File /usr/local/lib/python3.8/dist-packages/rpy2/rinterface.py:680, in SexpClosure.call(self, *args, **kwargs)
673 res = rmemory.protect(
674 openrlib.rlib.R_tryEval(
675 call_r,
676 call_context.sexp._cdata,
677 error_occured)
678 )
679 if error_occured[0]:
--> 680 raise embedded.RRuntimeError(_rinterface._geterrmessage())
681 return res

RRuntimeError: Error in DESeqDataSetFromMatrix(countData = rawcount_dataframe, colData = colData, :
ncol(countData) == nrow(colData) is not TRUE
WT TG
R[write to console]: Error in DESeqDataSetFromMatrix(countData = rawcount_dataframe, colData = colData, :
ncol(countData) == nrow(colData) is not TRUE


I think this is a dataframe issue, where the column of gene names increases ncol by 1. I ran DESEQ2 locally in R studio and I am able to create a DESEQ2 object from the same data set I'm using in the Appyter with this line of code after importing the csv
txi <- data.frame(txi[,-1], row.names=txi[,1]), this ensures that ncol(countData) == nrow(colData)
cx-expression.csv
cx-metadata.csv

Hi @astern731 can you please let us know which Appyter you are using? It would be great if you can share the URL of the Appyter instance with the error... Many thanks for letting us know about this issue!

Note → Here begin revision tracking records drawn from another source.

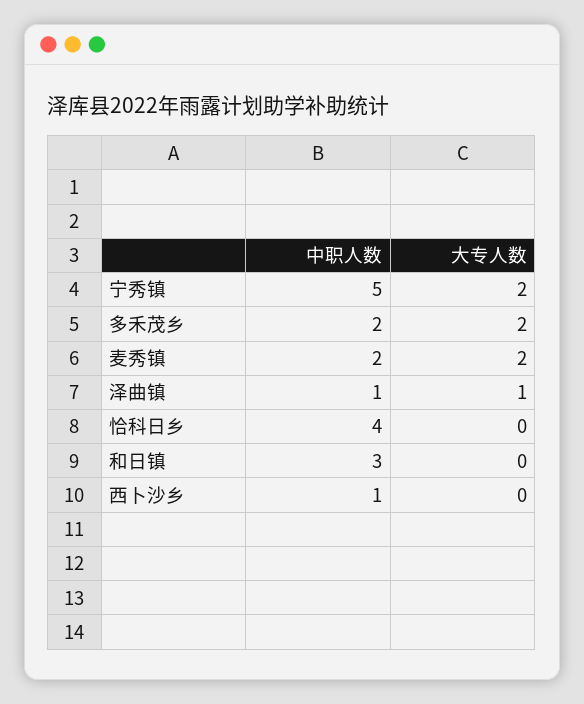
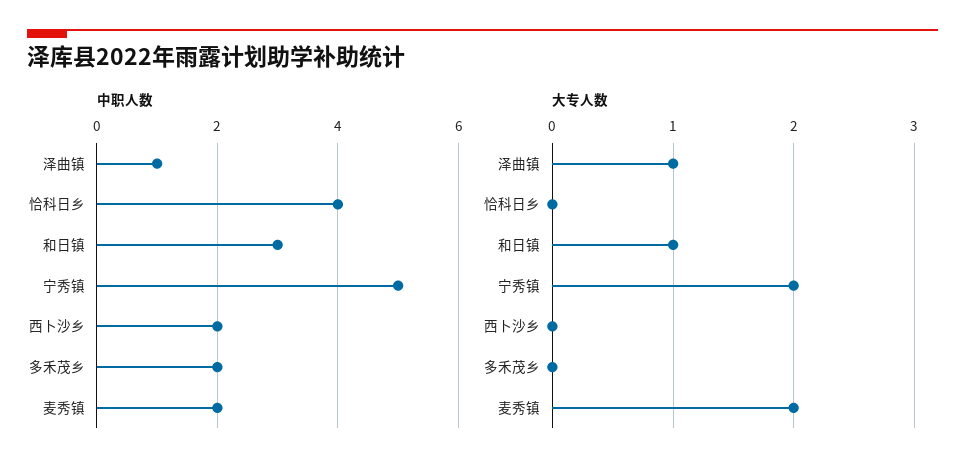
  {
    "中职人数": {
      "宁秀镇": 5,
      "多禾茂乡": 2,
      "麦秀镇": 2,
      "泽曲镇": 1,
      "恰科日乡": 4,
      "和日镇": 3,
-     "西卜沙乡": 1
+     "西卜沙乡": 2
    },
    "大专人数": {
      "宁秀镇": 2,
-     "多禾茂乡": 2,
+     "多禾茂乡": 0,
      "麦秀镇": 2,
      "泽曲镇": 1,
      "恰科日乡": 0,
-     "和日镇": 0,
+     "和日镇": 1,
      "西卜沙乡": 0
    }
  }

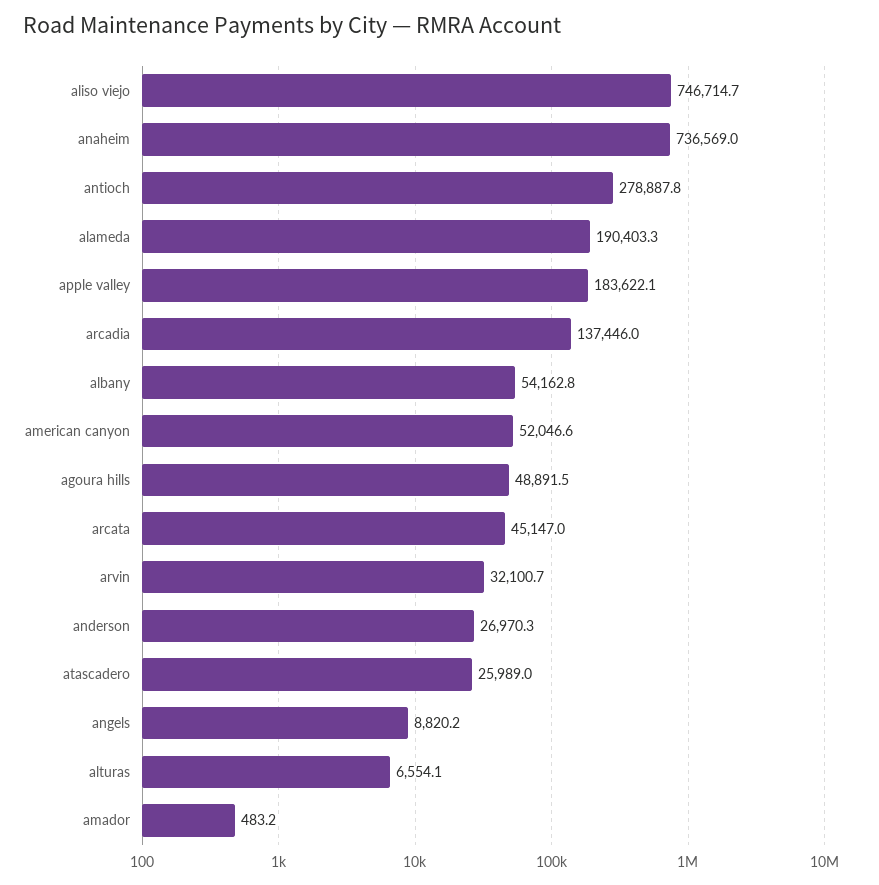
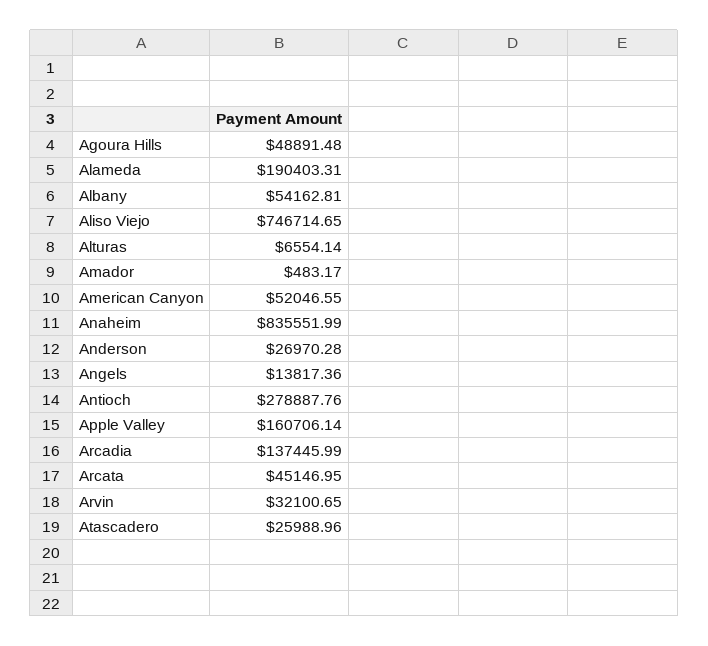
  {
    "aliso viejo": 746714.65,
-   "anaheim": 736569,
+   "anaheim": 835551.99,
    "antioch": 278887.76,
    "alameda": 190403.31,
-   "apple valley": 183622.1,
+   "apple valley": 160706.14,
    "arcadia": 137445.99,
    "albany": 54162.81,
    "american canyon": 52046.55,
    "agoura hills": 48891.48,
    "arcata": 45146.95,
    "arvin": 32100.65,
    "anderson": 26970.28,
    "atascadero": 25988.96,
-   "angels": 8820.2,
+   "angels": 13817.36,
    "alturas": 6554.14,
    "amador": 483.17
  }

Hi @AviMaayan I was using the bulk RNA seq Appyter. I tried using a different data set, but now it seems that the notebook is no longer working. I've attached the csv files for this run.
conditions_h.csv
Hippo_cnts.csv

https://appyters.maayanlab.cloud/Bulk_RNA_seq/6d319a94fe5b630e258ce68db7ed4f852e051077/

Yes. It looks like things are not working the way they are suppose to be working... We'll look into it.

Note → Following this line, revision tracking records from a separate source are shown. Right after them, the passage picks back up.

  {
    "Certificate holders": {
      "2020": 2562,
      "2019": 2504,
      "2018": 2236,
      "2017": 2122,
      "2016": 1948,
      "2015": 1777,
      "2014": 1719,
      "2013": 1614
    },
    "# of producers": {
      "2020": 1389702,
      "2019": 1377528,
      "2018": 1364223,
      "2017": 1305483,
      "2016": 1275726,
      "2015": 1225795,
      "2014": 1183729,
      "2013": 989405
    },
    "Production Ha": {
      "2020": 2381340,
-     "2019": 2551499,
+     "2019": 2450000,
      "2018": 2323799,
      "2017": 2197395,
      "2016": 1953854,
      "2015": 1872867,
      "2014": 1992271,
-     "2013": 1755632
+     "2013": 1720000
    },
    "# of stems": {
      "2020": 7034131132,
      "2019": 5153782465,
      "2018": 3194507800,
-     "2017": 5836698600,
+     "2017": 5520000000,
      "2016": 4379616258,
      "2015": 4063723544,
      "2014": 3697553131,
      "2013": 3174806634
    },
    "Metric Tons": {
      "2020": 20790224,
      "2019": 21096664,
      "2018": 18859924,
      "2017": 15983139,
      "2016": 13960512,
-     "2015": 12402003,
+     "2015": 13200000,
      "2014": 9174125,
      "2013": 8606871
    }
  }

The problem might be that at the bottom of your file there are genes with no measured values. Please try removing them. Also, it looks like there are not many differentially expressed genes between the groups. I was able to upload your data to our tool BioJupies: https://maayanlab.cloud/biojupies/notebook/otmIpU7wa

Here is the fixed file:
Hippo_cnts.csv

@astern731 please retry the Appyters site with your data. It was fixed by @u8sand. The system ran out of memory and needed to be upgraded.

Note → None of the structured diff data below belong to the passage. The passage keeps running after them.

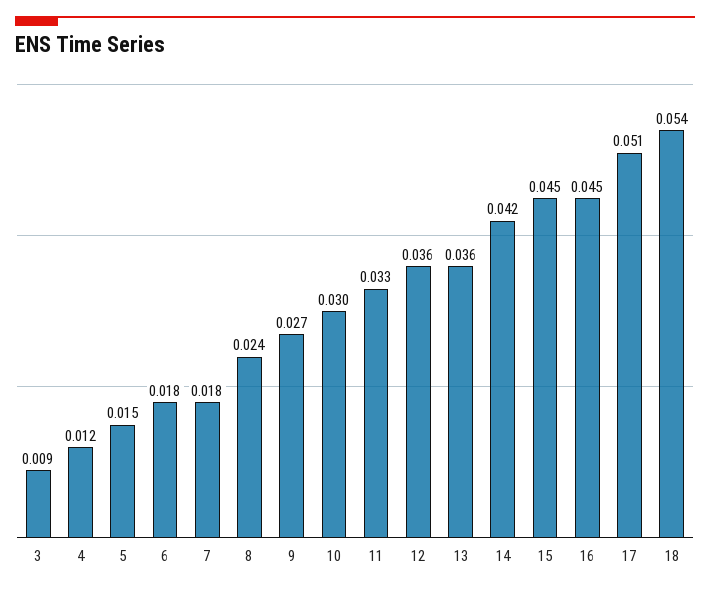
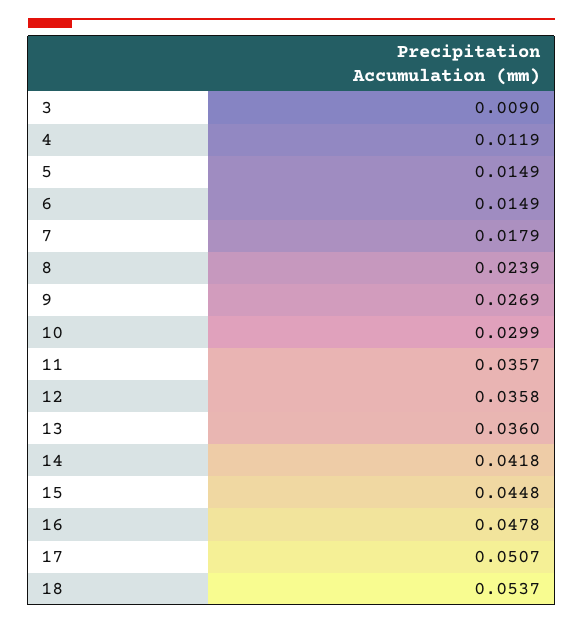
  {
    "3": 0.009,
    "4": 0.0119,
    "5": 0.0149,
-   "6": 0.018,
+   "6": 0.0149,
    "7": 0.0179,
    "8": 0.0239,
    "9": 0.0269,
    "10": 0.0299,
-   "11": 0.033,
+   "11": 0.0357,
    "12": 0.0358,
    "13": 0.036,
    "14": 0.0418,
    "15": 0.0448,
-   "16": 0.045,
+   "16": 0.0478,
    "17": 0.0507,
    "18": 0.0537
  }

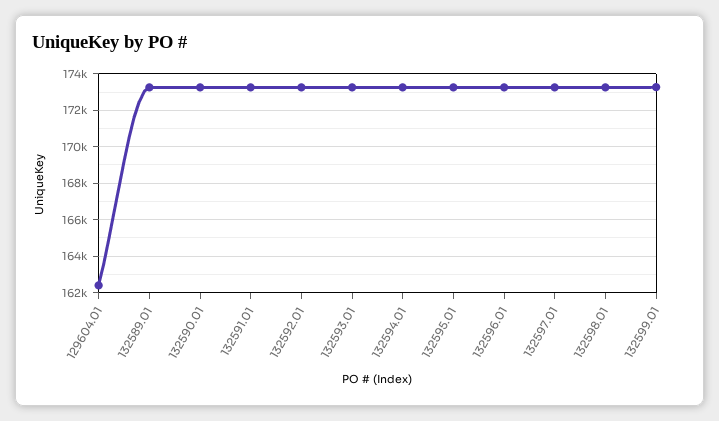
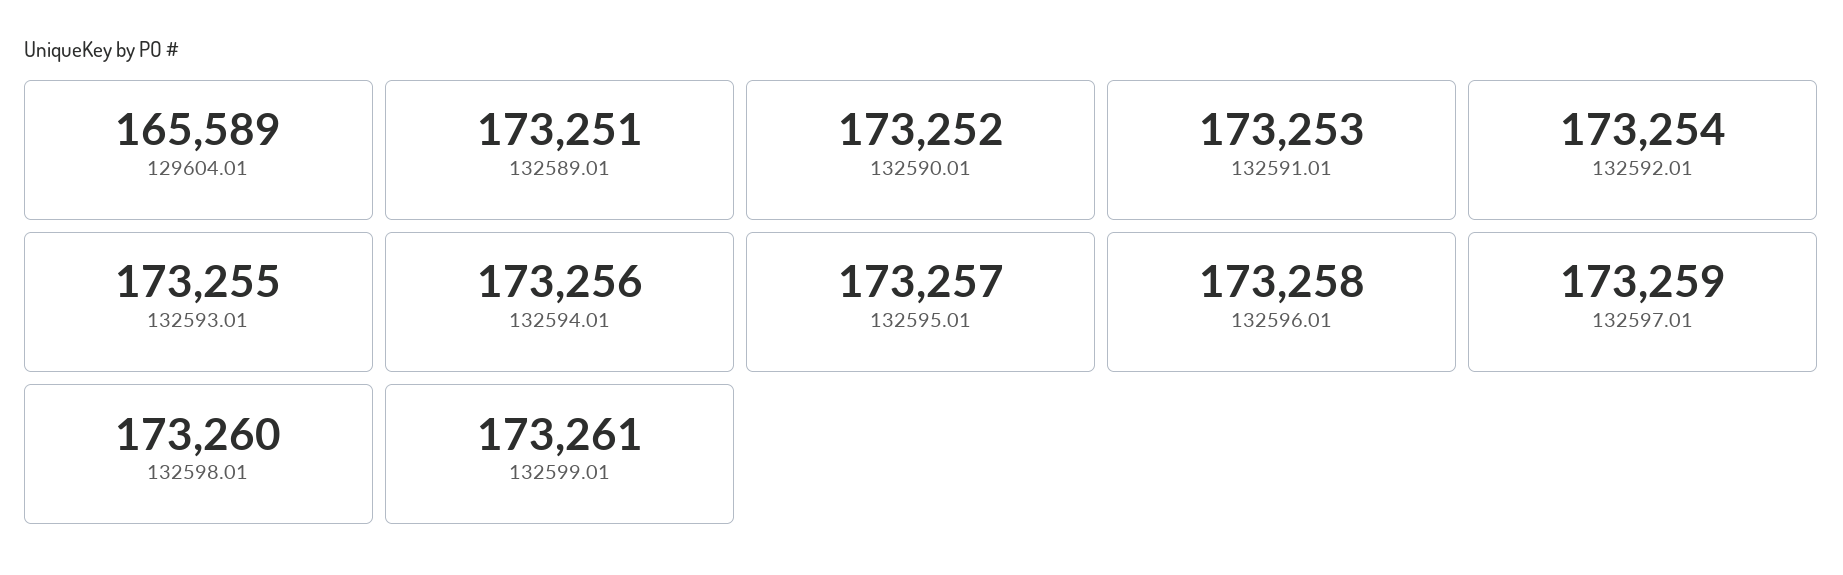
  {
-   "129604.01": 162500,
+   "129604.01": 165589,
    "132589.01": 173251,
    "132590.01": 173252,
    "132591.01": 173253,
    "132592.01": 173254,
    "132593.01": 173255,
    "132594.01": 173256,
    "132595.01": 173257,
    "132596.01": 173258,
    "132597.01": 173259,
    "132598.01": 173260,
    "132599.01": 173261
  }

Hi @AviMaayan , @u8sand thanks for the assistance. Using the provided fixed csv file above, I was able to run the analysis through limma (
https://appyters.maayanlab.cloud/Bulk_RNA_seq/98502905c189f205720656d251f8ac1d4fe04363/) however the same data set causes the following error when using DESEQ2
RRuntimeError: Error in DESeqDataSetFromMatrix(countData = rawcount_dataframe, colData = colData, :
ncol(countData) == nrow(colData) is not TRUE

https://appyters.maayanlab.cloud/Bulk_RNA_seq/67dcd82e4c6df239f07a8aa7792509c1c87924ca/

I'm not sure if the issue is due to how row names are treated in the Appyter.
When using Rstudio I was able to generate a DESEQ2 object by importing the counts in Rstudio as counts <- data.frame(counts, row.names=geneid).

u8sand commented

I've confirmed this issue, thanks for letting us know. It would only happen when there are more than two groups. It affects edgeR and deseq2. I have a fix which will be published soon.